Abstract

The potential causes of neurogenic oropharyngeal dysphagia in cases in which the underlying neurologic disorder is not readily apparent are discussed. The most common basis for unexplained neurogenic dysphagia may be cerebrovascular disease in the form of either confluent periventricular infarcts or small, discrete brainstem stroke, which may be invisible by magnetic resonance imaging.
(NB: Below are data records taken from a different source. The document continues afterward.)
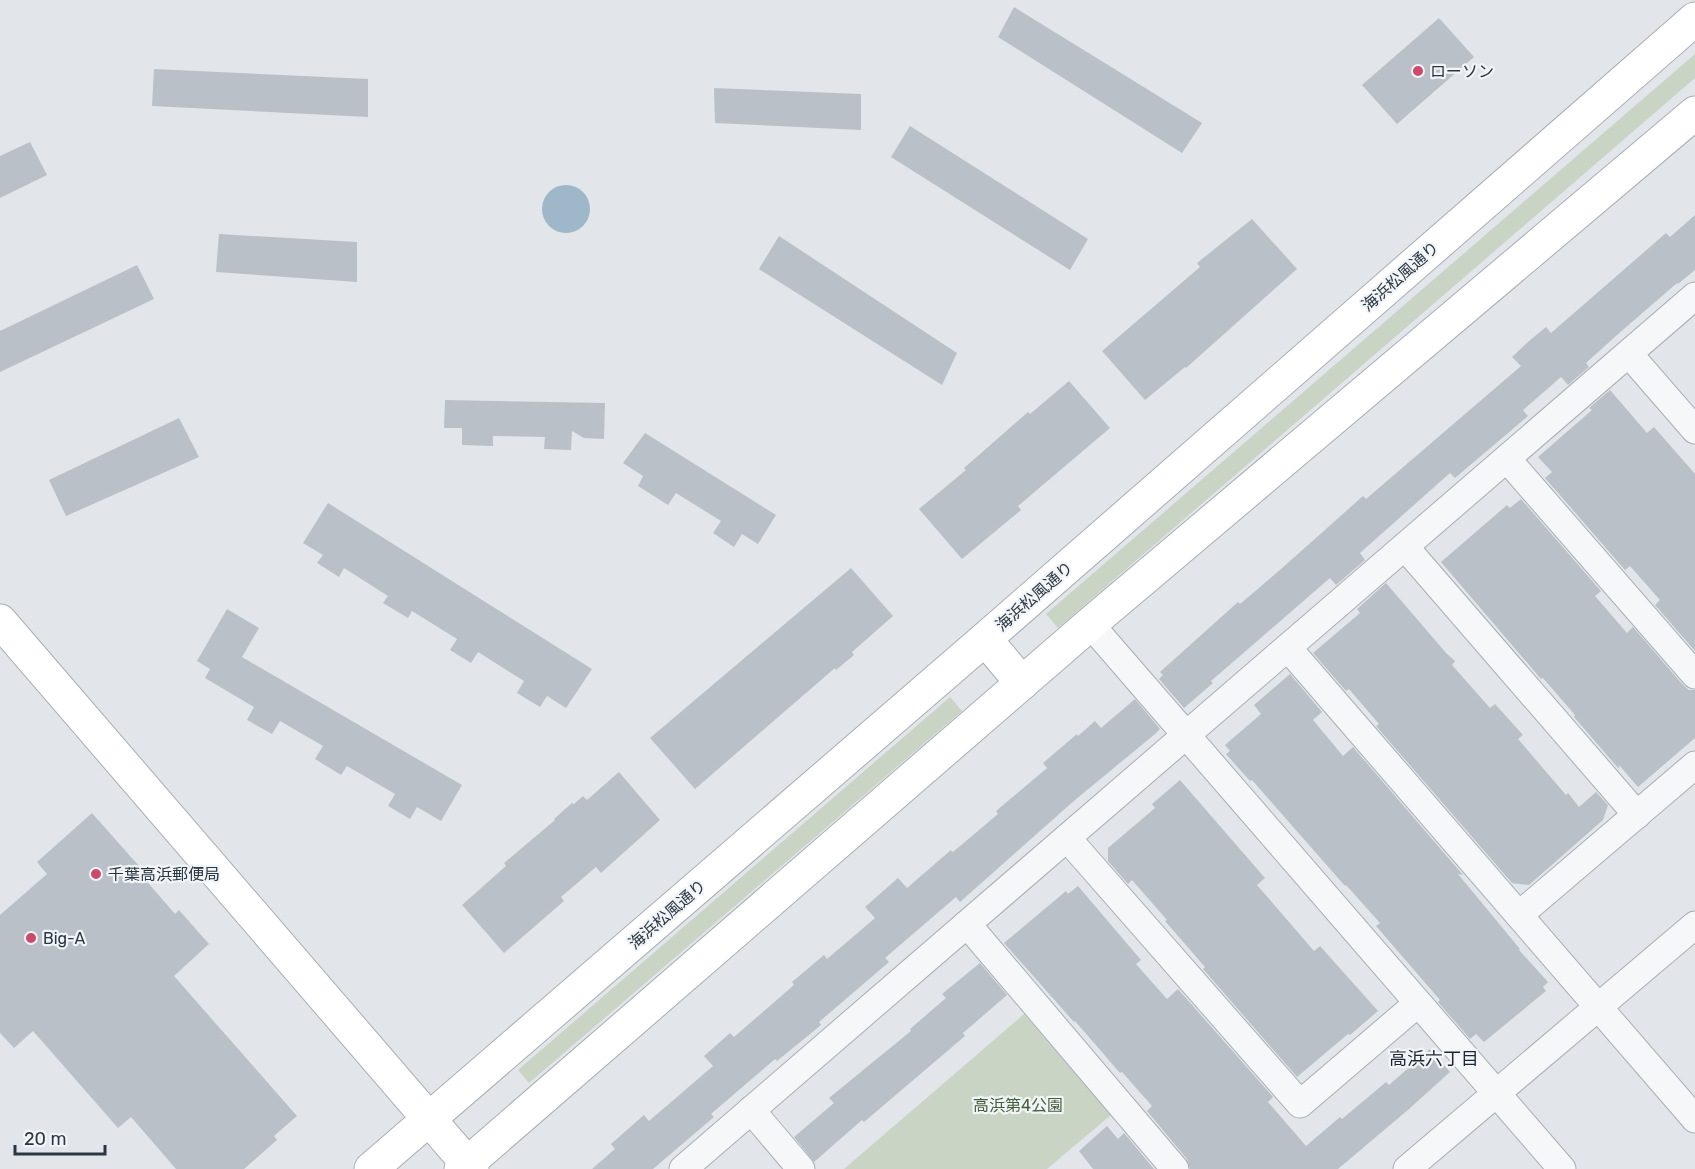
<svg xmlns="http://www.w3.org/2000/svg" width="1695" height="1169" viewBox="0 0 1695 1169" font-family="Rubik,'Noto Sans JP',sans-serif">
  <style>
    .green { fill: #cad4c4 }
    .water { fill: #9eb8ca }
    .building { fill: #bac0c7 }
    .lines { fill: none; stroke-linecap: round; stroke-linejoin: round }
    .street-casing { stroke: #a7aeb4; stroke-width: 29 }
    .secondary-casing { stroke: #a7aeb4; stroke-width: 35 }
    .street { stroke: #f5f7f9; stroke-width: 27 }
    .secondary { stroke: #fff; stroke-width: 33 }
    .poi-dot { fill: #cc4a6c; stroke: #f2f5f8; stroke-width: 2 }
    .labels { text-anchor: middle; stroke-width: 4.5; stroke-linejoin: round; paint-order: stroke }
    .poi-label { font-size: 16px; fill: #2a3642; stroke: #f2f5f8; text-anchor: start }
    .street-label { font-size: 16px; fill: #2a3642; stroke: #f2f5f8 }
    .park-label { font-size: 16px; fill: #435e38; stroke: #f2f5f8 }
    .neighbourhood-label { font-size: 18px; fill: #1d2733; stroke: #f2f5f8 }
  </style>
  <rect width="100%" height="100%" fill="#e2e6ea"/>
  <g class="green">
    <polygon points="1695,54 1695,78 1058,628 1046,614"/>
    <polygon points="950,697 962,711 529,1083 518,1070"/>
    <polygon points="1024,1014 1111,1115 1047,1169 844,1169"/>
  </g>
  <circle class="water" cx="566" cy="209" r="24"/>
  <g class="building">
    <polygon points="1014,7 1202,123 1182,153 998,37"/>
    <polygon points="1439,18 1474,57 1397,124 1362,85"/>
    <polygon points="154,69 368,79 368,117 152,106"/>
    <polygon points="714,88 861,94 861,130 715,123"/>
    <polygon points="910,126 1088,239 1070,270 891,157"/>
    <polygon points="30,142 47,175 0,198 0,156"/>
    <polygon points="1695,215 1695,270 1678,284 1677,283 1617,335 1586,363 1589,367 1568,385 1561,377 1523,410 1528,416 1455,478 1450,473 1360,553 1365,560 1336,585 1330,578 1211,681 1213,683 1184,708 1159,679 1163,675 1160,672 1238,602 1240,604 1281,569 1363,496 1366,499 1521,366 1512,357 1529,341 1546,327 1551,333 1666,233 1670,237"/>
    <polygon points="1252,219 1297,269 1186,368 1185,367 1145,400 1102,351 1200,267 1197,263"/>
    <polygon points="219,234 357,242 357,282 216,272"/>
    <polygon points="779,236 957,353 942,385 759,269"/>
    <polygon points="137,265 154,299 0,372 0,331"/>
    <polygon points="1069,381 1110,428 1018,506 1021,510 962,559 919,509 966,470 964,468 1028,412 1030,414"/>
    <polygon points="1610,390 1647,433 1654,427 1695,474 1695,651 1655,605 1660,600 1630,566 1625,570 1545,478 1552,472 1538,457 1592,410 1589,408"/>
    <polygon points="445,400 605,403 604,439 584,438 572,431 571,450 544,449 545,437 493,436 493,446 462,445 462,428 444,428"/>
    <polygon points="179,418 199,457 66,516 49,480"/>
    <polygon points="645,433 776,515 758,544 742,534 734,547 713,533 721,521 676,493 668,505 638,486 643,476 623,463"/>
    <polygon points="1521,499 1601,591 1595,596 1627,633 1633,627 1683,685 1689,690 1695,690 1695,738 1638,787 1619,765 1619,769 1574,717 1575,715 1543,678 1541,679 1441,562 1507,505 1510,508"/>
    <polygon points="328,503 592,669 566,708 547,696 540,707 517,693 524,681 478,652 471,663 450,650 457,639 412,611 408,618 383,603 388,596 344,568 339,577 317,563 323,555 303,543"/>
    <polygon points="851,568 893,616 852,652 854,655 836,670 835,668 695,789 650,738"/>
    <polygon points="1386,583 1447,654 1455,661 1452,665 1490,708 1495,704 1523,735 1518,739 1566,795 1568,793 1579,807 1596,792 1608,805 1603,820 1529,885 1512,883 1376,726 1379,724 1349,689 1346,691 1313,653 1360,613 1357,609"/>
    <polygon points="227,609 259,628 242,657 462,785 441,821 417,807 410,819 388,806 395,794 347,766 341,775 315,759 323,746 280,721 272,734 247,720 254,707 205,678 210,669 197,661"/>
    <polygon points="1290,674 1322,712 1313,720 1343,756 1353,747 1463,875 1458,874 1520,949 1519,950 1548,982 1543,987 1546,991 1484,1042 1476,1034 1470,1039 1438,1002 1440,1000 1376,926 1380,923 1346,885 1345,886 1252,780 1250,781 1226,754 1230,751 1225,745 1261,714 1254,705"/>
    <polygon points="1135,699 1160,729 1155,734 1075,800 960,902 956,897 885,958 889,962 819,1022 821,1025 777,1061 775,1059 711,1114 714,1117 653,1169 592,1169 615,1149 611,1144 644,1115 649,1121 713,1066 704,1056 730,1033 734,1037 794,985 792,982 824,955 827,959 875,918 865,907 898,878 907,888 951,850 953,852 998,814 996,811 1047,768 1043,763 1077,734 1078,736 1095,721 1101,728"/>
    <polygon points="619,772 660,820 601,873 596,867 561,897 564,901 504,953 462,905 506,866 504,863 555,820 554,819 572,803 574,804 583,796 587,800"/>
    <polygon points="1180,780 1265,878 1257,885 1314,951 1320,946 1378,1011 1350,1035 1348,1034 1297,1077 1203,969 1205,967 1165,921 1167,920 1132,880 1128,884 1108,861 1108,848 1155,808 1152,804"/>
    <polygon points="92,813 146,874 143,877 175,914 179,910 209,944 174,976 297,1116 274,1136 277,1140 244,1169 176,1169 131,1117 118,1128 33,1031 14,1048 0,1033 0,915 47,874 37,862"/>
    <polygon points="1078,886 1141,960 1136,964 1167,999 1178,989 1273,1097 1268,1102 1306,1146 1340,1117 1342,1119 1386,1082 1389,1085 1430,1049 1450,1072 1409,1109 1338,1169 1190,1169 1187,1159 1147,1111 1152,1106 1122,1072 1120,1073 1075,1021 1074,1022 1004,943 1066,891 1068,894"/>
    <polygon points="980,963 1007,995 963,1033 965,1036 864,1122 862,1120 814,1162 794,1137 834,1103 829,1098 911,1031 910,1029 946,998 942,994"/>
    <polygon points="1107,1126 1118,1139 1124,1133 1154,1169 1093,1169 1079,1151"/>
  </g>
  <g class="lines">
    <defs>
      <g id="street">
        <polyline points="1629,354 1695,430"/>
        <polyline points="1507,459 1695,675"/>
        <polyline points="1405,547 1637,815"/>
        <polyline points="1090,624 1562,1169"/>
        <polyline points="1288,648 1695,1119"/>
        <polyline points="1067,838 1300,1104 1417,1004"/>
        <polyline points="1519,915 1695,765"/>
        <polyline points="967,924 1175,1169"/>
        <polyline points="751,1110 801,1169"/>
        <polyline points="683,1169 1695,296"/>
        <polyline points="1407,1169 1695,925"/>
      </g>
      <g id="secondary">
        <polyline points="0,621 472,1169"/>
        <polyline points="985,639 1022,683"/>
        <polyline points="371,1169 985,639 1695,19"/>
        <polyline points="461,1169 1090,624 1695,113"/>
      </g>
    </defs>
    <use href="#street" class="street-casing"/>
    <use href="#secondary" class="secondary-casing"/>
    <use href="#street" class="street"/>
    <use href="#secondary" class="secondary"/>
  </g>
  <g class="poi-dot">
    <circle cx="1418" cy="71" r="6"/>
    <circle cx="96" cy="874" r="6"/>
    <circle cx="31" cy="938" r="6"/>
  </g>
  <g class="labels">
    <g class="poi-label">
      <text x="1430" y="77">ローソン</text>
      <text x="108" y="880">千葉高浜郵便局</text>
      <text x="43" y="944">Big-A</text>
    </g>
    <g class="street-label">
      <text transform="translate(1400 276) rotate(-41)" y="6">海浜松風通り</text>
      <text transform="translate(1034 596) rotate(-41)" y="6">海浜松風通り</text>
      <text transform="translate(667 914) rotate(-41)" y="6">海浜松風通り</text>
    </g>
    <g class="park-label">
      <text x="1018" y="1111">高浜第4公園</text>
    </g>
    <g class="neighbourhood-label">
      <text x="1434" y="1065">高浜六丁目</text>
    </g>
  </g>
  <path d="M15 1145v9h90v-9" fill="none" stroke="#2a3642" stroke-width="3"/>
  <text x="24" y="1145" font-size="18" fill="#2a3642" stroke="#f2f5f8" stroke-width="4.5" paint-order="stroke">20 m</text>
</svg>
The diagnosis of occult stroke causing pharyngeal dysphagia should not be overlooked, because this diagnosis carries important treatment implications. Motor neuron disease producing bulbar palsy, pseudobulbar palsy, or a combination of the two can present as gradually progressive dysphagia and dysarthria with little if any limb involvement. Myopathies, especially polymyositis, and myasthenia gravis are potentially treatable disorders that must be considered. A variety of medications may cause or exacerbate neurogenic dysphagia. Psychiatric disorders can masquerade as swallowing apraxia. The basis for unexplained neurogenic dysphagia can best be elucidated by methodical evaluation including careful history, neurologic examination, videofluoroscopy of swallowing, blood studies (CBC, chemistry panel, creatine kinase, B12, thyroid screening, and anti-acetylcholine receptor antibodies), electromyography, and magnetic resonance imaging (MRI) of the brain, plus additional procedures such as lumbar puncture and muscle biopsy as indicated. Little is known about aging and neurogenic dysphagia, specifically the relative contributions of natural age-related changes in the oropharynx and of diseases of the elderly, including periventricular MRI abnormalities, in producing dysphagia symptoms and videofluoroscopic abnormalities in this population.